= Beginning of Section =

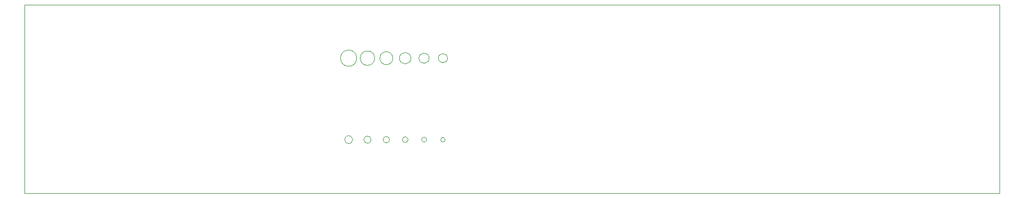
<source format=gbr>
%TF.GenerationSoftware,KiCad,Pcbnew,8.0.2*%
%TF.CreationDate,2024-06-03T00:30:19+01:00*%
%TF.ProjectId,Ruler_V2_KiCad,52756c65-725f-4563-925f-4b694361642e,rev?*%
%TF.SameCoordinates,Original*%
%TF.FileFunction,Profile,NP*%
%FSLAX46Y46*%
G04 Gerber Fmt 4.6, Leading zero omitted, Abs format (unit mm)*
G04 Created by KiCad (PCBNEW 8.0.2) date 2024-06-03 00:30:19*
%MOMM*%
%LPD*%
G01*
G04 APERTURE LIST*
%TA.AperFunction,Profile*%
%ADD10C,0.100000*%
%TD*%
G04 APERTURE END LIST*
D10*
X127145500Y-106500000D02*
G75*
G02*
X125854500Y-106500000I-645500J0D01*
G01*
X125854500Y-106500000D02*
G75*
G02*
X127145500Y-106500000I645500J0D01*
G01*
X141861500Y-106500000D02*
G75*
G02*
X141138500Y-106500000I-361500J0D01*
G01*
X141138500Y-106500000D02*
G75*
G02*
X141861500Y-106500000I361500J0D01*
G01*
X136414000Y-93500000D02*
G75*
G02*
X134586000Y-93500000I-914000J0D01*
G01*
X134586000Y-93500000D02*
G75*
G02*
X136414000Y-93500000I914000J0D01*
G01*
X142225000Y-93500000D02*
G75*
G02*
X140775000Y-93500000I-725000J0D01*
G01*
X140775000Y-93500000D02*
G75*
G02*
X142225000Y-93500000I725000J0D01*
G01*
X127794000Y-93500000D02*
G75*
G02*
X125206000Y-93500000I-1294000J0D01*
G01*
X125206000Y-93500000D02*
G75*
G02*
X127794000Y-93500000I1294000J0D01*
G01*
X75000000Y-85000000D02*
X230000000Y-85000000D01*
X230000000Y-115000000D01*
X75000000Y-115000000D01*
X75000000Y-85000000D01*
X130652500Y-93500000D02*
G75*
G02*
X128347500Y-93500000I-1152500J0D01*
G01*
X128347500Y-93500000D02*
G75*
G02*
X130652500Y-93500000I1152500J0D01*
G01*
X138906000Y-106500000D02*
G75*
G02*
X138094000Y-106500000I-406000J0D01*
G01*
X138094000Y-106500000D02*
G75*
G02*
X138906000Y-106500000I406000J0D01*
G01*
X135956000Y-106500000D02*
G75*
G02*
X135044000Y-106500000I-456000J0D01*
G01*
X135044000Y-106500000D02*
G75*
G02*
X135956000Y-106500000I456000J0D01*
G01*
X130075000Y-106500000D02*
G75*
G02*
X128925000Y-106500000I-575000J0D01*
G01*
X128925000Y-106500000D02*
G75*
G02*
X130075000Y-106500000I575000J0D01*
G01*
X133526500Y-93500000D02*
G75*
G02*
X131473500Y-93500000I-1026500J0D01*
G01*
X131473500Y-93500000D02*
G75*
G02*
X133526500Y-93500000I1026500J0D01*
G01*
X139314000Y-93500000D02*
G75*
G02*
X137686000Y-93500000I-814000J0D01*
G01*
X137686000Y-93500000D02*
G75*
G02*
X139314000Y-93500000I814000J0D01*
G01*
X133012000Y-106500000D02*
G75*
G02*
X131988000Y-106500000I-512000J0D01*
G01*
X131988000Y-106500000D02*
G75*
G02*
X133012000Y-106500000I512000J0D01*
G01*
M02*

</source>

= End of Section =

* Exercise instructions *
What lines in the material above hold the word "LIST"? Pull them out.

* Answer section *
G04 APERTURE LIST*
G04 APERTURE END LIST*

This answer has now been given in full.